[Collected data]

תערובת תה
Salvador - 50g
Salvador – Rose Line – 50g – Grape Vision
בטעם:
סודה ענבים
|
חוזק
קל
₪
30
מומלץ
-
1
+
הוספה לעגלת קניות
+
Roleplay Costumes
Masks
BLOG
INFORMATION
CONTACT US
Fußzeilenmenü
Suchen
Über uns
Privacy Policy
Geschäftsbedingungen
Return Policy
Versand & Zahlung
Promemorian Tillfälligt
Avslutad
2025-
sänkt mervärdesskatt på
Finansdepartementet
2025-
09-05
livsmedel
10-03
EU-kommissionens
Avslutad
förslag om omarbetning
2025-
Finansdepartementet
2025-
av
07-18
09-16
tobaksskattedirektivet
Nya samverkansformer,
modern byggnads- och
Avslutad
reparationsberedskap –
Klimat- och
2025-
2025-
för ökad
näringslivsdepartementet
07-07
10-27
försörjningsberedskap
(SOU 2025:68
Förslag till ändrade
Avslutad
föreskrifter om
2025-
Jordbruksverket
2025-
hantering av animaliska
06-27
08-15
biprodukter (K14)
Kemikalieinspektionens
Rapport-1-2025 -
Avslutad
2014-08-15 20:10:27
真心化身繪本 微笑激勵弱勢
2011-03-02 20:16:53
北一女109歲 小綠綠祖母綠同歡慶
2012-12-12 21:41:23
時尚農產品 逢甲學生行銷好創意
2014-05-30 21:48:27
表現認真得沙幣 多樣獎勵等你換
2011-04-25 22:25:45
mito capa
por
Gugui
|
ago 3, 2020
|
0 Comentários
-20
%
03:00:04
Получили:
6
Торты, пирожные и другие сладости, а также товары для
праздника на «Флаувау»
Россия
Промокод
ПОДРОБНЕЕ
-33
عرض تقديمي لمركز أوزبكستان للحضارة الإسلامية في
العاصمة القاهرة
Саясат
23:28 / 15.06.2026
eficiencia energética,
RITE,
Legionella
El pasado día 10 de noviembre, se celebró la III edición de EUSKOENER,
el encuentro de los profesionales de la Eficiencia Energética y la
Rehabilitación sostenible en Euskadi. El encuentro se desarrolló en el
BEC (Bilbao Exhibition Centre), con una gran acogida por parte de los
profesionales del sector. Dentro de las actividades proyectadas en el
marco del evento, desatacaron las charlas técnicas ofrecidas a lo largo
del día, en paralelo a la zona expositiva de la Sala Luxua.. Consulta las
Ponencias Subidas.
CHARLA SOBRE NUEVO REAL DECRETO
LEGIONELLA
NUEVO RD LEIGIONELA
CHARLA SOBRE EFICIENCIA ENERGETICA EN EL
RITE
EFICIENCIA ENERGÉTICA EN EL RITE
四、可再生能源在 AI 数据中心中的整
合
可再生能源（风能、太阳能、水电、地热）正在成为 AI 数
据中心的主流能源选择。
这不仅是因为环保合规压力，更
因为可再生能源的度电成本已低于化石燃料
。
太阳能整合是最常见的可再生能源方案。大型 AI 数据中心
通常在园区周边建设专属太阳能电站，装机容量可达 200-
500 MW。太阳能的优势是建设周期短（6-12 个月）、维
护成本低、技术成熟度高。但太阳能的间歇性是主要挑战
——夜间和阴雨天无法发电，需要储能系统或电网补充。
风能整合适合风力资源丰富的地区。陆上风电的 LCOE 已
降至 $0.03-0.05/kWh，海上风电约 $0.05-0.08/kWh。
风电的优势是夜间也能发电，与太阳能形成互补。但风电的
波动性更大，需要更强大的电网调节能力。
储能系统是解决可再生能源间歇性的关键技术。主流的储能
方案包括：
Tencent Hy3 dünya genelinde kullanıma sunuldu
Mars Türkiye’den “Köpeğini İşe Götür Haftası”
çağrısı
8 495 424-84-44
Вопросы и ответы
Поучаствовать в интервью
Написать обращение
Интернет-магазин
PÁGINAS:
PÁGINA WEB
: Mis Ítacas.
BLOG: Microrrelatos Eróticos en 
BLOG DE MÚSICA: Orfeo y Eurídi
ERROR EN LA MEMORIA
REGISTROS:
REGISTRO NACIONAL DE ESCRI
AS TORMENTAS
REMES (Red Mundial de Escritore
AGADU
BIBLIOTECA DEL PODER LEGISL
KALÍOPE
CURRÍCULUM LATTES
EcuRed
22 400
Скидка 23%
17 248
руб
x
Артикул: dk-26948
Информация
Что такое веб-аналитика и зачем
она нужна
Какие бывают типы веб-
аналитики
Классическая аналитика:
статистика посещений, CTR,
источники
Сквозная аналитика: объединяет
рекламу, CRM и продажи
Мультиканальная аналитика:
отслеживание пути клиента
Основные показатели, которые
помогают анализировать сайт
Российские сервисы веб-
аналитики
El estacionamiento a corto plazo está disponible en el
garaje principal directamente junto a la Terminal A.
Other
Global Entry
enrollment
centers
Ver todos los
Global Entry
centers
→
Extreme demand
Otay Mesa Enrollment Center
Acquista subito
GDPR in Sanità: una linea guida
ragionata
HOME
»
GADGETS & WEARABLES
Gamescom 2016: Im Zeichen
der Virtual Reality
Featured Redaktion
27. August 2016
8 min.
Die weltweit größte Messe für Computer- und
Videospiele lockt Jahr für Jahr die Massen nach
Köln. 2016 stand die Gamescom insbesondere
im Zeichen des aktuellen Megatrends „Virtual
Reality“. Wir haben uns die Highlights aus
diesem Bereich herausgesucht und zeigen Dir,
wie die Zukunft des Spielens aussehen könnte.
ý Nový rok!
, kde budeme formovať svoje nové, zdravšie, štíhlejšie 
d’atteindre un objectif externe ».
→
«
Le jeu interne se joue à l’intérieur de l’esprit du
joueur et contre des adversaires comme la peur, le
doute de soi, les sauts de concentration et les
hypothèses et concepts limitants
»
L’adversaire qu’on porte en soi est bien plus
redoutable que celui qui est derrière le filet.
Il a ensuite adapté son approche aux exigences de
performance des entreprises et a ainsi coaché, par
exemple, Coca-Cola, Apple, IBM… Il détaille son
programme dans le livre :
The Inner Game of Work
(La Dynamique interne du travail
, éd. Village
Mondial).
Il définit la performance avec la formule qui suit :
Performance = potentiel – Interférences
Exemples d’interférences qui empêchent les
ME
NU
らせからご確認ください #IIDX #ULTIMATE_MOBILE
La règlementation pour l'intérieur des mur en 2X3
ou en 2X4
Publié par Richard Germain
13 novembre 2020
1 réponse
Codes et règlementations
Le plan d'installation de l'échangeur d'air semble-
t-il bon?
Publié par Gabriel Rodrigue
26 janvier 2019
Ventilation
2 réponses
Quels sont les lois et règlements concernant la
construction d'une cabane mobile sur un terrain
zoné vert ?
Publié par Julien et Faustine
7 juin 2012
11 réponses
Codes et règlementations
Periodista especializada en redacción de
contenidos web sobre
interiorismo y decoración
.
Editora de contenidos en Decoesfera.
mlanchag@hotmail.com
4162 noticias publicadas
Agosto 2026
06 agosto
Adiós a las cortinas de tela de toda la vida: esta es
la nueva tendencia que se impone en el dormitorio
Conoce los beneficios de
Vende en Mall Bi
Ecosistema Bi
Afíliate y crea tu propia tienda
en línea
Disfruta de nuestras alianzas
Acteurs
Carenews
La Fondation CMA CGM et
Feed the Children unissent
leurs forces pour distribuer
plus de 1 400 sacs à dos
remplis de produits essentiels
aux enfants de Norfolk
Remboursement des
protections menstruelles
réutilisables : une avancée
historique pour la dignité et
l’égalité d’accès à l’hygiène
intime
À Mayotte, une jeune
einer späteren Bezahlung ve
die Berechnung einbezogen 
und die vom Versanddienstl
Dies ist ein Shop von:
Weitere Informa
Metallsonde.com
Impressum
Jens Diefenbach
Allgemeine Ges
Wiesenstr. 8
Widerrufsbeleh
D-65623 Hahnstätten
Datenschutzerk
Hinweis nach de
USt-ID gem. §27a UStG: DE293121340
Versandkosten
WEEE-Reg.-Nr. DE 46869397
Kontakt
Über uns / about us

- _WHAT TO WORK ON_: Please copy the items word for word, starting with the first line of the items and going on through the line with "Geschäftsbedingungen", including that line.

- _REPLY TO THE EXERCISE_:
תערובת תה
Salvador - 50g
Salvador – Rose Line – 50g – Grape Vision
בטעם:
סודה ענבים
|
חוזק
קל
₪
30
מומלץ
-
1
+
הוספה לעגלת קניות
+
Roleplay Costumes
Masks
BLOG
INFORMATION
CONTACT US
Fußzeilenmenü
Suchen
Über uns
Privacy Policy
Geschäftsbedingungen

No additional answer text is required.